> **Task item**
Locate every line in the records below that contains the word "στις", and copy each of those lines in full.

# # # # #

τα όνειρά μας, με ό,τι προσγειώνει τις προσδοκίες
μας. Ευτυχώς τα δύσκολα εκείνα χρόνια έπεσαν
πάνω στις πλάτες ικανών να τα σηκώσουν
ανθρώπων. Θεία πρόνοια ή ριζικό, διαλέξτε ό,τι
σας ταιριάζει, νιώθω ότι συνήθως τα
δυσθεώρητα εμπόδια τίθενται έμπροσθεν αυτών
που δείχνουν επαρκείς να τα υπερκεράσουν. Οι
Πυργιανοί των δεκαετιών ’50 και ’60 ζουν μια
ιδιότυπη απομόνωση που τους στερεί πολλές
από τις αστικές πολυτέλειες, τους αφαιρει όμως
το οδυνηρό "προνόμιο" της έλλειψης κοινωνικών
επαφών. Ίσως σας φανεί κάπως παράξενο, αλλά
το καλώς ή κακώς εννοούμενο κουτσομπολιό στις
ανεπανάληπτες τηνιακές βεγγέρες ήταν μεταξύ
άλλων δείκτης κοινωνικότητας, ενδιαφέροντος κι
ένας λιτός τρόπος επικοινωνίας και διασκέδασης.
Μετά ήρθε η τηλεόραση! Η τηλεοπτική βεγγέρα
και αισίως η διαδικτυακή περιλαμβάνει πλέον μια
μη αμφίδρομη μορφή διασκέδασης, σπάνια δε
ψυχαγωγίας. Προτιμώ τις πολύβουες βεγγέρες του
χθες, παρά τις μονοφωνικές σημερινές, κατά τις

# # # # #

> **Solution**
πάνω στις πλάτες ικανών να τα σηκώσουν
το καλώς ή κακώς εννοούμενο κουτσομπολιό στις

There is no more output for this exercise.